While I was drawing this, a blond woman with a whippet crossed the square in my direction.
As she passed behind me I could tell that her and the dog had stopped and they were looking down at my picture.
I took my headphones off and turned and looked up at her.
‘Hello.’ I said.
‘Wow wee,’ she said looking from the drawing to the house and back, ‘you got that light there just right.’
‘Thank you.’ I said.
‘Are you selling them?’ she said.
‘Are you buying?’ I said back.
While I was drawing this a man came up to me and said, in a German accent- ‘Is this the square where they made the movie?’
‘I don’t know.’ I said, ‘Which movie are you talking about?’
‘Forest Gump.’ he said.
And then, maybe out of embarrassment, he started laughing.
And then, because he was laughing, I started laughing too.
While I was drawing this it was early evening and a series of teenagers on red motor scooters were going up and down the street in front of me while a short, fattish woman with hair like a lego man shouted instructions at them – ‘A little gas, a little break, a little gas a little break a little gas, a little break.’
Then, as if I’d called out, hey who’s related to that motorcycle instructor, a middle aged man came over to me, pointed to the woman and said, ‘That’s my sister. She’s got a whole heap of them motor scooters so she’s teaching my kids to ride ’em.’
Then, because I didn’t know what else to say, I said – ‘I have a proper motorbike at home.’
Then the man, who was wearing shorts but no shirt, put his hands on his hips, turned his attention fully toward me and started to tell me the story of how he’d once had a motorbike.
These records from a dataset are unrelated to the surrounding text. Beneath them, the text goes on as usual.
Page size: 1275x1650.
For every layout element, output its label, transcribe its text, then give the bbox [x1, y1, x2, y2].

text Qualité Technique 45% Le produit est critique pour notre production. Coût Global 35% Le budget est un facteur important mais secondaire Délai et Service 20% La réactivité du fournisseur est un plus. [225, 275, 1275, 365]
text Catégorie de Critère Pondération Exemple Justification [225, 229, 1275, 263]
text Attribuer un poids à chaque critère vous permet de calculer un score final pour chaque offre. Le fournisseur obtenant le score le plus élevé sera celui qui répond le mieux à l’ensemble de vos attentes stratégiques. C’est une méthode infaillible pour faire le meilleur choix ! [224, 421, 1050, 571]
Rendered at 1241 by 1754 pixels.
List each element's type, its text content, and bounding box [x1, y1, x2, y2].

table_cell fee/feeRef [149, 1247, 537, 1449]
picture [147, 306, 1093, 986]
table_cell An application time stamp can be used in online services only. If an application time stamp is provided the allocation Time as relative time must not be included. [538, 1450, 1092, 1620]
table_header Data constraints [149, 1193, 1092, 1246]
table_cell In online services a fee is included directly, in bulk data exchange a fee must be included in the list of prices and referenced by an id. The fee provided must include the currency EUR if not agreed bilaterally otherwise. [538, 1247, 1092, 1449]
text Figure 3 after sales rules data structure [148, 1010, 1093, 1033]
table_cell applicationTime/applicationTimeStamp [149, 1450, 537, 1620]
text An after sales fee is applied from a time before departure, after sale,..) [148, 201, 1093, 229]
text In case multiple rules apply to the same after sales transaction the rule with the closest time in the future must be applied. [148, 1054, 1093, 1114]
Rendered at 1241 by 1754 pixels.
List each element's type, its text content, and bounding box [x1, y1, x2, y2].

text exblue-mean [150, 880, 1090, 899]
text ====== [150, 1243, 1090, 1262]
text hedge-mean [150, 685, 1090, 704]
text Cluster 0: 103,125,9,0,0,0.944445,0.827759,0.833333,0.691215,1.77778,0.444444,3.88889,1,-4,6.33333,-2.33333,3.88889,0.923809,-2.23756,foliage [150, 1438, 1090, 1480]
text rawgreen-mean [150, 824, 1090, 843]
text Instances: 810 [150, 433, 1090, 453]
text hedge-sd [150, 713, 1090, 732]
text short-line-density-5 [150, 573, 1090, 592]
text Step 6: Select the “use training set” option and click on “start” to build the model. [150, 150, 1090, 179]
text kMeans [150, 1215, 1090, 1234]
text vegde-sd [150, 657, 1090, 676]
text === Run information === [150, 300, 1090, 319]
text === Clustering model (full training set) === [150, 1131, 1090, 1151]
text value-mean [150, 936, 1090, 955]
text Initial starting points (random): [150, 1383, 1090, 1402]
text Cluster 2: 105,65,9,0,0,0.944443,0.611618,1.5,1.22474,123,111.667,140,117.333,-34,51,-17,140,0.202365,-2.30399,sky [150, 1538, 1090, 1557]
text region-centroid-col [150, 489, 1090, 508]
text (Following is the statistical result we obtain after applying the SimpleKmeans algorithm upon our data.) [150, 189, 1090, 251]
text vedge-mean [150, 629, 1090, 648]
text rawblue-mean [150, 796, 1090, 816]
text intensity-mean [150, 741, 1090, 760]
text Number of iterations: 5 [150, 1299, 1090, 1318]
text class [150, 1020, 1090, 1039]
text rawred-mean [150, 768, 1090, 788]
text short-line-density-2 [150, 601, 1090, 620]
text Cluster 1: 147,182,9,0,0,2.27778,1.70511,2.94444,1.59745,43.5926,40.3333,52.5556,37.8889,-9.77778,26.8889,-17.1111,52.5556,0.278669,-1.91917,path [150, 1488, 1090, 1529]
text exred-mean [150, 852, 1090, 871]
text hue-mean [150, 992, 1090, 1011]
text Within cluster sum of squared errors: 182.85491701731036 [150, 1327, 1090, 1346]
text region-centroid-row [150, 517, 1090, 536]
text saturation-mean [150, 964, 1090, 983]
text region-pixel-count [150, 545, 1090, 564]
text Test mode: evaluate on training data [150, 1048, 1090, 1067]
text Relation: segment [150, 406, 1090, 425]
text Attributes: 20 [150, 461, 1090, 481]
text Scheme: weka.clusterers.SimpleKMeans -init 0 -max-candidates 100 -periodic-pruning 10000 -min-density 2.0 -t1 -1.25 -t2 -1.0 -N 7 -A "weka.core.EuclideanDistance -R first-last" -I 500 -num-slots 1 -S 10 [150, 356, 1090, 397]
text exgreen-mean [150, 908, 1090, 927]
But luckily, before he was too far in, he got distracted by his sister who had stopped screaming out motorcycle instructions and was now bellowing out information about their evening meal.
‘We’re going to take the scooters out onto A1A,’ she was crying out, ‘we’re gonna go order pizzas. We’re gonna head on down there now and get us some supper underway.’
While I was drawing this a man came up and started talking to me, and after some small talk we got on the subject of God.
He was a big fan of God and he talked to me for quite a while on the topic until he he told me he too was an artist and had drawn a comic book, which he then took out of his backpack and showed me.
I told him it looked very good and good luck with it.
Then he told me that he didn’t have a job, that he lived on the street and did odd jobs for people.
I felt like asking him why, if God was so amazing, he didn’t get him a job and his own house.
But I didn’t.
While I was drawing this a man came out from the house behind me and asked me if I’d draw a picture of his house for his father.
With him were three little kids sucking at ice creams and cans of coke.
‘Yes, I’ll draw your father’s house.’ I said.
Then it started to rain slightly so they all ran inside and I started packing up.
‘Come up and get my card.’ the man called out.
After I’d put my drawing stuff in the car I went to look for the guy.
I found his apartment at the top of some stairs.
‘C’mon on in,’ he said, ‘you wanna beer?’
After I said no to the beer he introduced me to his wife, who was called Sherri, or maybe Candy, and his three boys.
Then he went looking for his business card and I stood in the doorway staring at the TV while the rest of the family stared at it from the sofa.
They were watching a show about killer snakes.
‘Y’see that kids,’ Sherri/Candy said, ‘that snake bit that little boy and all the skin fell off his face.’